Film
Lilla Crawford in Into the Woods.
Lilla Crawford in Into the Woods.

INTO THE WOODS: Wishful Thinking

by / Dec. 23, 2014 9pm EST

You have to sit through a fair amount of the ends credits of Rob Marshall’s Into the Woods before you see Stephen Sondheim’s name, listed as a music “consultant.” Whether or not he did much in this capacity, this is unmistakably a Sondheim show. A possibly small but enthusiastic part of the audience at a recent preview seemed in no doubt about this: They clapped a couple of times after big numbers, as if they were at a live performance. And they cheered when it was over.

Sondheim has long had his fiercely loyal partisans even if he’s really never been a mass-market brand. Even on the Great White Way Sondheim’s shows don’t always do boffo box office; sometimes they’ve tanked. The frequent rap against him is that his work is too often freighted with coldly intellectual, audience-alienating concepts. They’re often sharply clever, it’s been said, but cynical and lacking a counterbalancing spirit that could involve people. It’s also charged that his sometime librettist James Lapine lets things slide in their second acts.

Into the Woods isn’t without its conceptual apparatus, but it also has periodic infusions of wise-guy show-business sass that Marshall (Chicago) pushes. There’s a comic feeling that repeatedly surfaces, sometimes a little unsettingly as it seems to undermine the show’s darker mood.

Sondheim and Lapine have come up with an intertwining parodic assembly of traditional fairy tales and their ancient themes, sending their characters off into those woods on a selection of quests. The most nearly central one involves a childless baker and his wife (James Corden and Emily Blunt), who are told by the witch next door (Meryl Streep) that she’ll lift her barren curse if they’ll go gather five items—including a white cow—her need for which is very personal.

On their way, they encounter Jack (Daniel Huttlestone, whose performing can remind one of Oliver!’s Jack Wild), who agrees to trade his cow for a few “magic” beans they just happen to have. Also wending her way through the forest is Cinderella (Anna Kendrick), yearning to attend that prince’s ball. A brassy, bratty Red Riding Hood (Lilla Crawford) encounters her wolf (Johnny Depp in a thankfully short, lubriciously pederastic and creep-you-out-turn). And so forth.

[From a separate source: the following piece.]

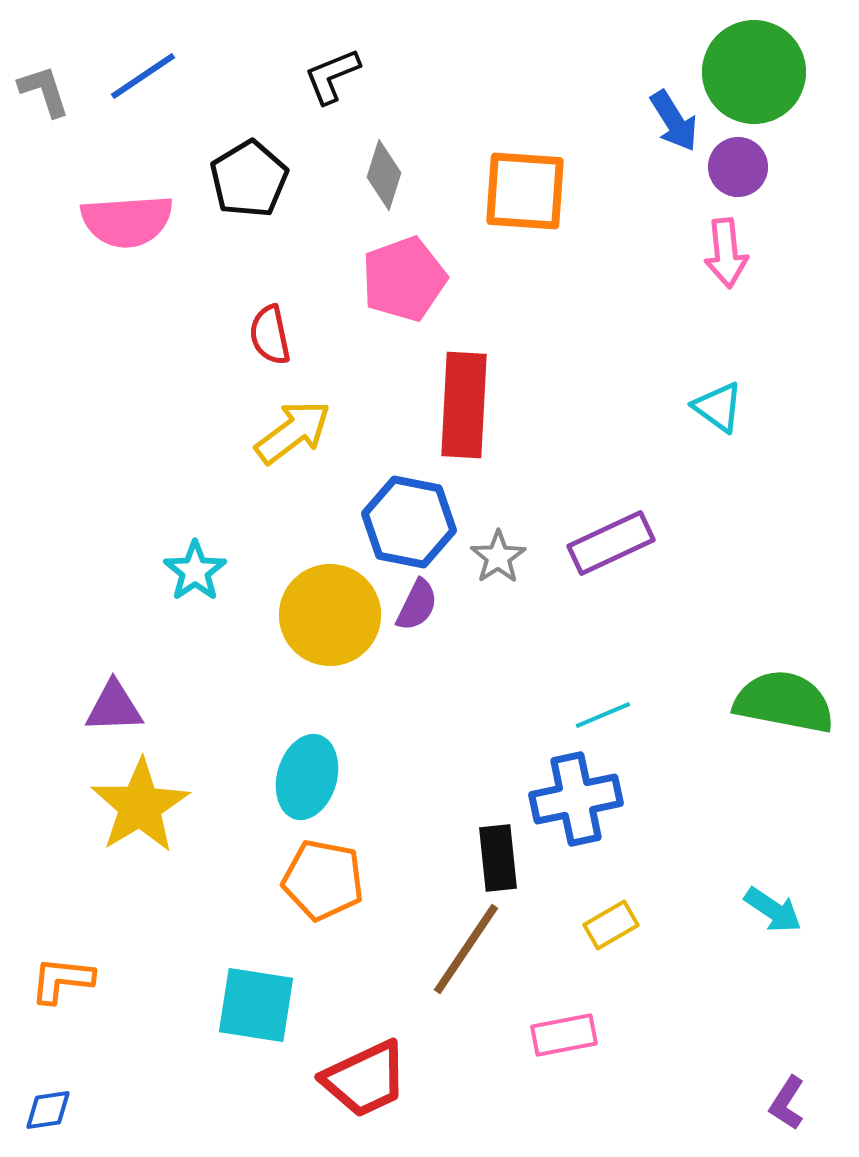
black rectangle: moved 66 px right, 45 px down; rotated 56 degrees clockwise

Much of this is fun and Sondheim’s songs are almost always delivered with verve and emotive skill. Marshall keeps the turning, incurving plot moving gracefully. Those story-commenting songs are frequently written and performed in a semi-operatic, through-sung fashion and the rhyming, rapid-fire lyrics work a kind of magic of their own.

Sondheim and Lapine (who adapted his own libretto) were using all this to wryly comment on human illusion and the moral tenor of children’s versions of the Grimm brothers’ tales. But there is that second act letdown again, and some of that act’s resolving business is rather too close to banality. (When Emily Blunt sings “You’re Never Alone” it’s uncomfortably like “You’ll Never Walk Alone” from Carousel, and self-parody.) On the other hand, Meryl Streep gives one of the finest performances ever in a musical film, masterfully running the gamut from cracking wise through to poignant surprise and sadness and on to singing with bravura drama. Whew!

This Into the Woods is most likely to play best for the choir of the already converted.